Opinion
Le nouvel antisémitisme se cache derrière le langage de la vertu
Raymond Aron avertissait dès 1967 que l'antisémitisme prenait une forme nouvelle et plus insidieuse. Ses analyses restent d'actualité.

Un char de l'armée israélienne longe la frontière avec la bande de Gaza au lever du soleil, le 6 mars 2024.
Photo: Jack Guez/AFP via Getty Images
En décembre 1967, l’intellectuel public français et sociologue Raymond Aron affirmait que l’Occident entrait dans « l’âge du soupçon ». Il faisait référence à une nouvelle forme d’antisémitisme, inaugurée par nul autre que le général Charles de Gaulle, héros des Forces françaises libres pendant la Seconde Guerre mondiale et alors président de la France.
Un rappel du contexte s’impose. Juin 1967 marqua la guerre des Six Jours, le troisième conflit majeur entre Israël et ses voisins arabes — principalement l’Égypte et la Syrie, unies au sein de l’éphémère République arabe unie, auxquelles se joignaient la Jordanie et l’Irak. Comme lors de la guerre d’Indépendance de 1948 et de la crise de Suez en 1956, Israël remporta une victoire militaire décisive. Cette fois-ci, cependant, Israël devint une puissance occupante — un « embarras de richesses », selon les mots d’un responsable israélien — contrôlant le plateau du Golan, la Cisjordanie, Gaza et le Sinaï.

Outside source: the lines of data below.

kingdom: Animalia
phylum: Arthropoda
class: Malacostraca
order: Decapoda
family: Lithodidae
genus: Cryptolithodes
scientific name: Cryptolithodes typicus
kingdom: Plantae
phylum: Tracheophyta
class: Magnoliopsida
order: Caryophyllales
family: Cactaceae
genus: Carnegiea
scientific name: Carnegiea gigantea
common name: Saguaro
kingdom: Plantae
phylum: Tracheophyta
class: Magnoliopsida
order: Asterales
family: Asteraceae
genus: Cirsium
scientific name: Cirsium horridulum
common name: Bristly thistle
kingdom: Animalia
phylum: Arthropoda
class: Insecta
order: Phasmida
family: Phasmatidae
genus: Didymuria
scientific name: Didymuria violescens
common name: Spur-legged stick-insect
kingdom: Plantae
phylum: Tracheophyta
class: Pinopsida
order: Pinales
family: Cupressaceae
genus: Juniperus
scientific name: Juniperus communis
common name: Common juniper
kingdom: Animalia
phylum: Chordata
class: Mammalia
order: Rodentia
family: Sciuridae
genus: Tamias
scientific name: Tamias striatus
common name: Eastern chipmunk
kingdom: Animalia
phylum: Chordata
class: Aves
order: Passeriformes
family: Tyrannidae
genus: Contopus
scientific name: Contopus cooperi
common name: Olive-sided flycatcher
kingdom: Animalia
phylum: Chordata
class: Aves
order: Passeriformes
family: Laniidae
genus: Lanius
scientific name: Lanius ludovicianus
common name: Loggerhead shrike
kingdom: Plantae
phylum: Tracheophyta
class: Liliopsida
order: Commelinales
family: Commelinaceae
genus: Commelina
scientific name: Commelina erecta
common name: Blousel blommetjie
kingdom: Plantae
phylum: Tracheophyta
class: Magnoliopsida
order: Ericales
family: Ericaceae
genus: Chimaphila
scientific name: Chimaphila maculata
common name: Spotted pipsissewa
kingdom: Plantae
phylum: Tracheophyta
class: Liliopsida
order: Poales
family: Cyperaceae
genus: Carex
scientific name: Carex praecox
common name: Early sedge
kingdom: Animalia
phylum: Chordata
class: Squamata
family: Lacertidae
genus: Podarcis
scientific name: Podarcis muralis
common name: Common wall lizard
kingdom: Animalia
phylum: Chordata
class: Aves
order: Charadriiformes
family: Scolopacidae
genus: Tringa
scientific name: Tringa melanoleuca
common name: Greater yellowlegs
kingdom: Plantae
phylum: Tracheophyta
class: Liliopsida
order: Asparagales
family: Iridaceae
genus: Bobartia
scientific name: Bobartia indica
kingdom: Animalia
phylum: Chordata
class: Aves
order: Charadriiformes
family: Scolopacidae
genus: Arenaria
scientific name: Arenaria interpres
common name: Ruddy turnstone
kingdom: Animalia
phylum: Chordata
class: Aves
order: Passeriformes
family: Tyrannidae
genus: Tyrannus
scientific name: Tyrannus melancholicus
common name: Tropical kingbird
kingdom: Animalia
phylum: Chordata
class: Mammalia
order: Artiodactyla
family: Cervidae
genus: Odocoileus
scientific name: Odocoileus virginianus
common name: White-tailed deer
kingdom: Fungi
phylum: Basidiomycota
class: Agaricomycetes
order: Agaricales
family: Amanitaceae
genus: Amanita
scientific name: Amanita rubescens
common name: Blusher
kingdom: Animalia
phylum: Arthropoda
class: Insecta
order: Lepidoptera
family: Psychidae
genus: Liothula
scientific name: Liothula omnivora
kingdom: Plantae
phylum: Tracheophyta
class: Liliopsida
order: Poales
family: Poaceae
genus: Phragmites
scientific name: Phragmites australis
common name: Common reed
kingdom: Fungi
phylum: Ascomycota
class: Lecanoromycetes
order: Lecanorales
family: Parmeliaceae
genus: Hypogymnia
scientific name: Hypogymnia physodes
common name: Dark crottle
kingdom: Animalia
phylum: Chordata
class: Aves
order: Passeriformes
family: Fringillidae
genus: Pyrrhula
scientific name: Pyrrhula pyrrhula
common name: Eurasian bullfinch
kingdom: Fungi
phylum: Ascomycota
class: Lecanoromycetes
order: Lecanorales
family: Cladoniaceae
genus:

Durant la période précédant la guerre, au cours du conflit et dans ses lendemains, Aron rédigea une série d’articles pour Le Figaro. Ces essais — ultérieurement réunis dans l’ouvrage « De Gaulle, Israël et les Juifs » — offraient une magistrale analyse politique et géopolitique. Ils examinaient le conflit au Moyen-Orient, l’implication des grandes puissances comme les États-Unis et l’Union soviétique, ainsi que l’influence d’États intermédiaires tels que la Yougoslavie, l’Inde, le Royaume-Uni, la France et le Canada. Aron était particulièrement bien placé pour commenter ces questions, en tant qu’auteur de « Paix et guerre entre les nations », ouvrage fondamental dans ce domaine.
Le second élément de contexte est la désormais tristement célèbre conférence de presse de De Gaulle, le 27 novembre 1967. Sous sa direction, la France s’était extraite de l’Algérie après une guerre brutale qui contribua largement au concept moderne de décolonisation. Pendant ce conflit, la France était un allié solide d’Israël, fournissant des avions de chasse sophistiqués et considérant l’État juif — ainsi que d’autres minorités ethniques et religieuses du monde musulman — comme un rempart contre le panarabisme, lequel visait à rétablir le califat islamique démantelé par Mustafa Kemal en 1924.
Mais après la fin de la guerre d’Algérie en 1962, la France changea brusquement de cap. Également sous l’effet de l’engagement américain au Viêt Nam, de Gaulle prit ses distances avec le passé colonial français et avec les États-Unis « impérialistes » — et, de plus en plus, avec Israël. Il chercha à cultiver des relations plus étroites avec l’Union soviétique et les États arabes.
Ainsi, en 1967, la France — autrefois alliée d’Israël lors de la crise de Suez — condamna Israël pour avoir déclenché la guerre des Six Jours. Peu importait que le président égyptien Nasser eût provoqué Israël en bloquant le golfe d’Aqaba et en exigeant le retrait des Casques bleus du Sinaï : de Gaulle plaça la responsabilité entièrement sur Israël.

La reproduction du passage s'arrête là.